LONDON, 21 October– Money laundering is draining economies worldwide, with an estimated $5.5 trillion USD lost each year across global markets, according to new research from Napier AI.
This equates to 5 per cent of global gross domestic product (GDP) laundered globally each year as financial crime contributes to economic volatility around the world.
The findings from the Napier AI / AML Index 2025 - 2026, in partnership with GlobalData and Napier AI’s Data Science team, led by Dr Janet Bastiman, provide a comprehensive insight into the impact of artificial intelligence (AI) on anti-money laundering and counter terrorist financing (AML/CFT). The Index ranks 40 global markets based on their effectiveness in financial crime compliance.
Napier AI estimates that regulated firms could save as much as $183 billion USD a year in compliance costs by implementing AI-driven systems, while global economies could recover more than $3.3 trillion USD annually by reducing illicit flows.
The analysis finds that China, the United States, Germany and India are among the hardest hit by money laundering losses in absolute terms, while smaller economies such as the United Arab Emirates, Romania and South Africa suffer the steepest losses relative to GDP.
Financial crime continues to exact a heavy toll on national economies. In the United States, almost $730 billion is laundered annually, equivalent to 2.5 per cent of GDP, making it one of the largest single markets impacted in dollar terms, second only to China. Brazil faces one of the heaviest proportional burdens, with nearly 8 per cent of GDP lost to illicit finance, while in Germany the annual cost is more than $209 billion USD, or 4.5 per cent of GDP.
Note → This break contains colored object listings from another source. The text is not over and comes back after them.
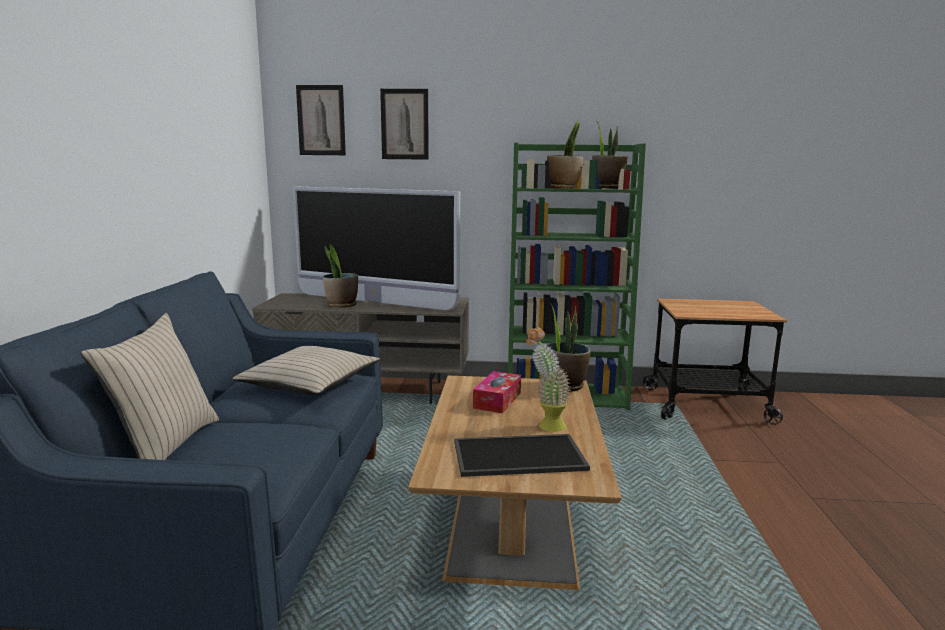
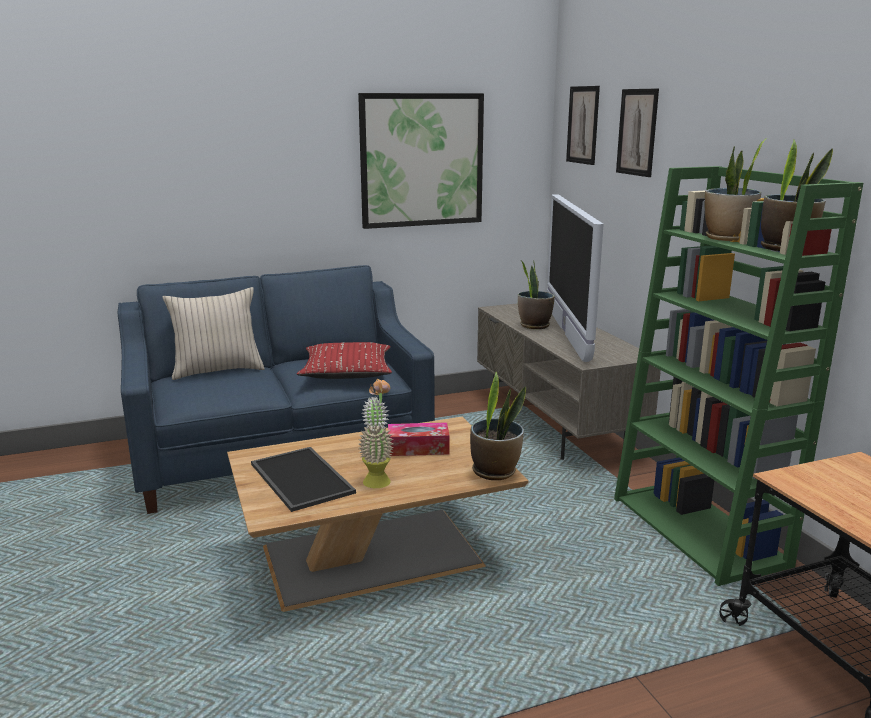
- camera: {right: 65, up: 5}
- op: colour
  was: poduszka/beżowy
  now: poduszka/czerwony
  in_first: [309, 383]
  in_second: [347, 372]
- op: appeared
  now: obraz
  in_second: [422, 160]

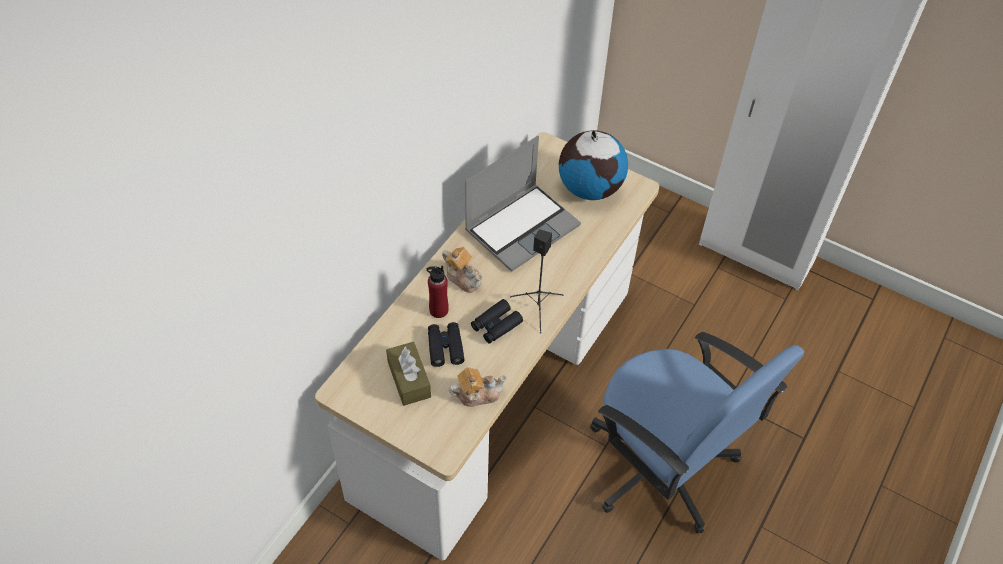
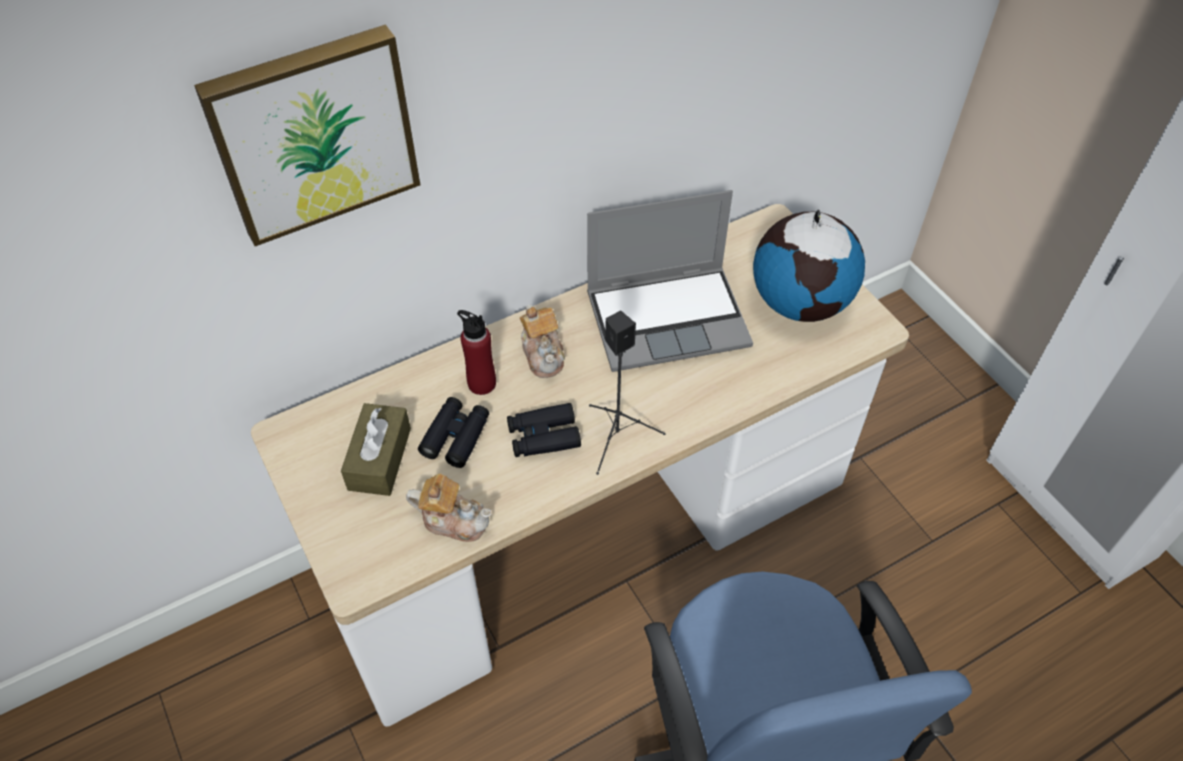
- camera: {right: 30, up: 0}
- op: appeared
  now: obraz
  in_second: [313, 133]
In the United Kingdom, money laundering drains $195 billion USD each year, accounting for 5.35 per cent of GDP. This represents a deterioration compared with the previous year, driven by rising compliance costs and London’s continuing role as a global hub for foreign capital flows. The AI investment has been heavy, and it has not yet started paying off. By contrast, countries such as Canada and Australia have recorded modest improvements, benefitting from early AI adoption and the closing of regulatory loopholes.
The burden is not only financial but also operational. Compliance teams across the world are struggling with the daily volume of suspicious activity alerts, many of which turn out to be false positives. In the UK, institutions typically deal with between 250 and 300 alerts a day, while in Australia the figure is closer to 2,000. In Nigeria, compliance teams face between 3,000 and 5,000 alerts every single day, and in Uganda the figure is around 600. These volumes correlate closely with GDP losses, demonstrating how overstretched systems allow criminal activity to slip through the cracks.
This points to a headline increase in the overall value of illicit flows. Several major economies, including the UK, Germany and Brazil have seen worsening impacts relative to GDP, highlighting that progress is uneven and that the burden of financial crime remains acute in both developed and emerging markets.
Greg Watson, CEO at Napier AI, commented:
“Our findings show that while global money laundering remains a multi-trillion-dollar problem, there is clear evidence that AI adoption is beginning to make an impact. The challenge is that compliance teams are still drowning in alerts, wasting time chasing false positives. Smarter systems can help reduce the noise, sharpen detection, and deliver real economic savings.
For countries like Brazil and the UK, where the GDP impact is disproportionately high, the opportunity for AI-driven efficiency gains is enormous. Compared with last year’s index, where global losses stood at $5.2 trillion USD, the latest results indicate steady growth of financial crime. But the deterioration in markets like the UK underlines that the fight is far from over and the need for explainable, compliance first AI has never been greater.
The speed of introduction of tariffs this year is a central reason why money laundering has remained rife, creating a breeding ground for financial crime. As businesses and supply chains reorganise in response to tariffs, new vulnerabilities for money laundering and financial crimes have emerged, with criminal organisations manipulating payments, falsifying invoice data, and routing shipments through third countries to conceal their true origin. The introduction of AI can play a central role in navigating these risks, helping to detect suspicious activity and increasing the accuracy of alerts, which can save economies hundreds of billions."
The Napier AI / AML Index also highlights the potential for AI to transform financial crime compliance. In surveys conducted for the Index, 73 per cent of industry respondents described AI as “very useful” for transaction flagging, while 27 per cent ranked it as the single most effective tool in detecting suspicious activity within AML processes.